Zoubaa S, Konrad R, Piontek G, Schlegel J
Institute of Pathology, Division of Neuropathology, Technical University, Ismaninger Strasse 22, D-81675 Munich, Germany.
Neurosci Lett. 2010 Jun 7;476(3):113-8. doi: 10.1016/j.neulet.2010.01.070. Epub 2010 Feb 4.
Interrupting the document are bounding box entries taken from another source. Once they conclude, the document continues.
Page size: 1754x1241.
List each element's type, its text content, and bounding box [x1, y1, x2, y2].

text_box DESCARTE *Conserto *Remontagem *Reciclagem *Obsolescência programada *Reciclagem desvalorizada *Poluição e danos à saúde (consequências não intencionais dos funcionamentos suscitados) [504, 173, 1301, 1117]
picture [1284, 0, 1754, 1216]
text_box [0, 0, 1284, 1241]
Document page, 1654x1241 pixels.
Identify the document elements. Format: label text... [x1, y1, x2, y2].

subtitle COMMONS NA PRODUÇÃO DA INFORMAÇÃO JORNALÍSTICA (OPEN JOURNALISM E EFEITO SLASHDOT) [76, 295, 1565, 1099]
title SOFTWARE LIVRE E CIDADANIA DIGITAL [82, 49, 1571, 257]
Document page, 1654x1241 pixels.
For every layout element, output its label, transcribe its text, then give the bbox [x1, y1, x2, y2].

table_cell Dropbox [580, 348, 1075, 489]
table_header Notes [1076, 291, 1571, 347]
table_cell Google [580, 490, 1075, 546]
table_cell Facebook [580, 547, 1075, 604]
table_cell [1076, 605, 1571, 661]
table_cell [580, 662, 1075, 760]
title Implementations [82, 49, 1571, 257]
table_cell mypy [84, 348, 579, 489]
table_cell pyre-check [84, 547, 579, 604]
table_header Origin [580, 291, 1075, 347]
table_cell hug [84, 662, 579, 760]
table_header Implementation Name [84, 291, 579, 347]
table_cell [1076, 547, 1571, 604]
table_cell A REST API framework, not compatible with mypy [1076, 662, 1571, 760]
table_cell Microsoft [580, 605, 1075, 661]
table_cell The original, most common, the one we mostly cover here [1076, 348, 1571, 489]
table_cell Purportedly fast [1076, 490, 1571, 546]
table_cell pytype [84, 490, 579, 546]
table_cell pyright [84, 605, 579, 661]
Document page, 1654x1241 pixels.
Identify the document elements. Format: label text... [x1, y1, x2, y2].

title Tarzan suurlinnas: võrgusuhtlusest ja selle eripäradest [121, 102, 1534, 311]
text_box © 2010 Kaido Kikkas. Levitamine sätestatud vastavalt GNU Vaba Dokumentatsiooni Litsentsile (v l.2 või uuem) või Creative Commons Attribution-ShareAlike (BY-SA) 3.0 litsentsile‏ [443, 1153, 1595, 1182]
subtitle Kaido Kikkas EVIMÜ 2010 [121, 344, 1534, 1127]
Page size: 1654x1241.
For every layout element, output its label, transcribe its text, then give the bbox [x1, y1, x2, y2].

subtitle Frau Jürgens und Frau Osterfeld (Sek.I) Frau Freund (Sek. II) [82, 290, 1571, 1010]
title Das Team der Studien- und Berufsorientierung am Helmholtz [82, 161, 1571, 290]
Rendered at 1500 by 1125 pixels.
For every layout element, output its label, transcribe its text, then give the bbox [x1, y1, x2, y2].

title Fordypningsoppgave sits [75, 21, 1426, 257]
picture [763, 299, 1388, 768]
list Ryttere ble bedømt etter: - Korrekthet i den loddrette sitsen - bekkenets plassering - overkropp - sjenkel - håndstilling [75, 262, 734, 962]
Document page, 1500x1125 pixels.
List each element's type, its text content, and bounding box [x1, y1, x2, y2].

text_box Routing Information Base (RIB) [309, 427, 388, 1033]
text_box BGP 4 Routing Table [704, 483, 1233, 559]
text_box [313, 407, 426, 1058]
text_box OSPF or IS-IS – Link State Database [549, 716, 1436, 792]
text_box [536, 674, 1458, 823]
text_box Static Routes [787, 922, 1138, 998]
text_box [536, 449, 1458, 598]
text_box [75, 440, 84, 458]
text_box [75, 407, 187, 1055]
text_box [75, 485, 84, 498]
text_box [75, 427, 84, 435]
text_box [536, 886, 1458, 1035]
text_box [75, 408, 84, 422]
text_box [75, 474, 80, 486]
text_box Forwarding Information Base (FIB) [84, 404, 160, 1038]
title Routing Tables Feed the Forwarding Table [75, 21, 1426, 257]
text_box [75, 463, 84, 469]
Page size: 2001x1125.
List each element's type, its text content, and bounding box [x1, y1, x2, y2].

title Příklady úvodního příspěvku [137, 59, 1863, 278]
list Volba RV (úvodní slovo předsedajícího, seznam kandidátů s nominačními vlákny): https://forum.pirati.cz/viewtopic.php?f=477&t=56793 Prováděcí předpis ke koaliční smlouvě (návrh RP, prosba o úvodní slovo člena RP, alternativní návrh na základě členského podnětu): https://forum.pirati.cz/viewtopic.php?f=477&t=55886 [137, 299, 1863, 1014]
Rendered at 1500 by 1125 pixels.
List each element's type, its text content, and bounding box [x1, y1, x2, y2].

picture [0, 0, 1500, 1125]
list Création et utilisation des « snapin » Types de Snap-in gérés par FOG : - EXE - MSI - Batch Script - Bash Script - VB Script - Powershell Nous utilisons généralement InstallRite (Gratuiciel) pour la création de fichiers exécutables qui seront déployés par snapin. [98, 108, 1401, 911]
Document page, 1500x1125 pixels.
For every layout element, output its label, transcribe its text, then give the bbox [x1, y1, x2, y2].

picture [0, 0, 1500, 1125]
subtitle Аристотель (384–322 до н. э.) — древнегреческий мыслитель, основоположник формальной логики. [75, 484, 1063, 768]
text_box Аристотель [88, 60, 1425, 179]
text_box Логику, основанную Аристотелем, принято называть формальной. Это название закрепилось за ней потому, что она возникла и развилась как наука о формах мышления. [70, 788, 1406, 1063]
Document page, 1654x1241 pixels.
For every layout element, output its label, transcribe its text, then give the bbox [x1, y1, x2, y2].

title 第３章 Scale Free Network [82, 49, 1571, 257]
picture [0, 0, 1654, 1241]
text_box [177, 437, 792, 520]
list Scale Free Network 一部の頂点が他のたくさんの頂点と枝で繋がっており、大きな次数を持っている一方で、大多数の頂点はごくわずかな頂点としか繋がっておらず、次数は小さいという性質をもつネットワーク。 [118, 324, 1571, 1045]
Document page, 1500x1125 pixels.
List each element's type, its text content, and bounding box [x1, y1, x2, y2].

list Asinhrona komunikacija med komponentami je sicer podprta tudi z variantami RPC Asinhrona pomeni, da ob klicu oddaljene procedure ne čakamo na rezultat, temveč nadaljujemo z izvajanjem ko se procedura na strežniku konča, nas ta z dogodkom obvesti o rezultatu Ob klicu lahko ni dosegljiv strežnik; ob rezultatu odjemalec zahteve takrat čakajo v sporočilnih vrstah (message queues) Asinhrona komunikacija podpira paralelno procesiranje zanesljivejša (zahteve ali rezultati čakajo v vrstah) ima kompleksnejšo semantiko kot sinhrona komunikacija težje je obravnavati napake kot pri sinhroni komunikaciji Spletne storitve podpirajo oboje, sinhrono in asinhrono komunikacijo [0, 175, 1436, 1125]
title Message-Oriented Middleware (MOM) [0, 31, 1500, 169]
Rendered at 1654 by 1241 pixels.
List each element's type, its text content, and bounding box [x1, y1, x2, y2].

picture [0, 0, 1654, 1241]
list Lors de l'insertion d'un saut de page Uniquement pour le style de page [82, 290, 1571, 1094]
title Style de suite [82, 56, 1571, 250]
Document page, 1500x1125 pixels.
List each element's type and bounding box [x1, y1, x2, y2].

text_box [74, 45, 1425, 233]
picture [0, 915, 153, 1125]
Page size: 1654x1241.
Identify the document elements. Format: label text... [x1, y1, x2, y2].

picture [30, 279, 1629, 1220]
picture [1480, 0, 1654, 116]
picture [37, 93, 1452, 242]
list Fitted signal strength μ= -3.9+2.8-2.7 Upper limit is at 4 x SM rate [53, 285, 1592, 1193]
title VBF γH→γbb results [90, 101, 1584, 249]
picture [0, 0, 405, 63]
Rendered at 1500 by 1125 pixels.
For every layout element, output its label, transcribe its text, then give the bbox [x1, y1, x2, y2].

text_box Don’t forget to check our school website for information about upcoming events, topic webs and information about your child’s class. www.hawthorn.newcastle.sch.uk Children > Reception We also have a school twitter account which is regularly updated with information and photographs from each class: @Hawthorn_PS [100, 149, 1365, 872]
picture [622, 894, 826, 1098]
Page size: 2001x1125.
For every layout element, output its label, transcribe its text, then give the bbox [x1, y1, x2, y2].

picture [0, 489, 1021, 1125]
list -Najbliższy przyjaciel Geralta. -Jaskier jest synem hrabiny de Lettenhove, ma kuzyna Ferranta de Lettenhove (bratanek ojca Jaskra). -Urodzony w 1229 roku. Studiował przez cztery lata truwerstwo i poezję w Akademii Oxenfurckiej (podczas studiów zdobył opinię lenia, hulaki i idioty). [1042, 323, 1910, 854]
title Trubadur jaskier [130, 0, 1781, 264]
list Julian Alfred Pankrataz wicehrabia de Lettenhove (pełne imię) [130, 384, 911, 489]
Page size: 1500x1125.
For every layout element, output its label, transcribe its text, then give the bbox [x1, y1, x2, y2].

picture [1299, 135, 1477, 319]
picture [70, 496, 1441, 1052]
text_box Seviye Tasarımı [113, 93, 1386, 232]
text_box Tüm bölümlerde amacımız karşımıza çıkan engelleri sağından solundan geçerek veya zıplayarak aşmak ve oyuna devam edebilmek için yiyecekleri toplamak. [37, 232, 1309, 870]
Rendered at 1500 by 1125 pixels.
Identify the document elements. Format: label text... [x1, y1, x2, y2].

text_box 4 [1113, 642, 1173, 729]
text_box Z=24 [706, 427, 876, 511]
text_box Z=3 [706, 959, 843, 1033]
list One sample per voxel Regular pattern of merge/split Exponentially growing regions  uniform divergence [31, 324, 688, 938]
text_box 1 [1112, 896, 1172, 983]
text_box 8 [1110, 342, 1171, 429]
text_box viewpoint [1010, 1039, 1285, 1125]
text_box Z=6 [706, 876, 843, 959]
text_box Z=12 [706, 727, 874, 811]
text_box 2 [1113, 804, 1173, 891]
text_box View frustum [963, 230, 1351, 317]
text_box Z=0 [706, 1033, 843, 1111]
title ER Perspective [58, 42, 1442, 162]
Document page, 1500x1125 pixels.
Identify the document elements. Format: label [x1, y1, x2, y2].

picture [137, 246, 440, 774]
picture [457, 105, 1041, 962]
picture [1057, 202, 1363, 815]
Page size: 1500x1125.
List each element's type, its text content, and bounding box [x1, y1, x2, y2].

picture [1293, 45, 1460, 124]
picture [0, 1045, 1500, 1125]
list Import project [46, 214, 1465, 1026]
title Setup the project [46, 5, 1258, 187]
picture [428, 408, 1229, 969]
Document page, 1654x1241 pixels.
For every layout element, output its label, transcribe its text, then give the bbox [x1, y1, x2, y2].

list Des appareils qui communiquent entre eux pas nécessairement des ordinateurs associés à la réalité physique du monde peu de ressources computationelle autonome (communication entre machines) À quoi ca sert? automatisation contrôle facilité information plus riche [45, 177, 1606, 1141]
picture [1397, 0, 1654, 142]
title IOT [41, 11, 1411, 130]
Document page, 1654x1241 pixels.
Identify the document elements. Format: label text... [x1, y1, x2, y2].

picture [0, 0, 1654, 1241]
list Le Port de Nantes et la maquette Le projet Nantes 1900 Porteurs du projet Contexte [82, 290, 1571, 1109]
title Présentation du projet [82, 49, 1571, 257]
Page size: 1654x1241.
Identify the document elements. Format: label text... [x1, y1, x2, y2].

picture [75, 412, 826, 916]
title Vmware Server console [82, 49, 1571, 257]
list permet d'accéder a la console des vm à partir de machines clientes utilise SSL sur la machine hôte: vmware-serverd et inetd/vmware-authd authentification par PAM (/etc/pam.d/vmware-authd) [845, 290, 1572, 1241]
Amphetamine analogs are known to induce not only neurotoxicity at serotonergic axon terminals but also neocortical neuronal degeneration. However, a much less studied aspect involves the impact of amphetamine exposure on neuronal development. The present study investigated whether pretreatment of PC12 cells with dioxyamphetamine (DA) alters differentiation of PC12 cells by NGF and, if so, which components of the Ras/Raf/MEK/ERK pathway known to be involved in the differentiation response to NGF are particularly affected. Though exposure of PC12 cells to DA 1h prior to NGF treatment resulted in apopotosis, several PC12 cells survived. However, neurite outgrowth of these NGF-responsive cells was repressed. Immunoblots of whole cell extracts revealed a strong induction rather than inhibition of ERK phosphorylation up to 48h after DA/NGF treatment. Our results indicate that NGF-mediated neurite outgrowth was inhibited by pretreatment with DA, and this blockage of NGF-induced neuritogenesis was not due to an inhibition of ERK phosphorylation.
苯丙胺类似物不仅已知会在5-羟色胺能轴突终末诱导神经毒性,还会导致新皮质神经元变性。然而,一个研究较少的方面涉及苯丙胺暴露对神经元发育的影响。本研究调查了用二氧苯丙胺(DA)预处理PC12细胞是否会改变PC12细胞由神经生长因子(NGF)诱导的分化,如果是这样,已知参与对NGF分化反应的Ras/Raf/MEK/ERK途径的哪些成分会受到特别影响。尽管在NGF处理前1小时将PC12细胞暴露于DA会导致细胞凋亡,但仍有一些PC12细胞存活。然而,这些对NGF有反应细胞的神经突生长受到抑制。全细胞提取物的免疫印迹显示,在DA/NGF处理后长达48小时,ERK磷酸化有强烈的诱导而非抑制。我们的结果表明,用DA预处理会抑制NGF介导的神经突生长,并且这种对NGF诱导的神经突形成的阻断不是由于ERK磷酸化的抑制。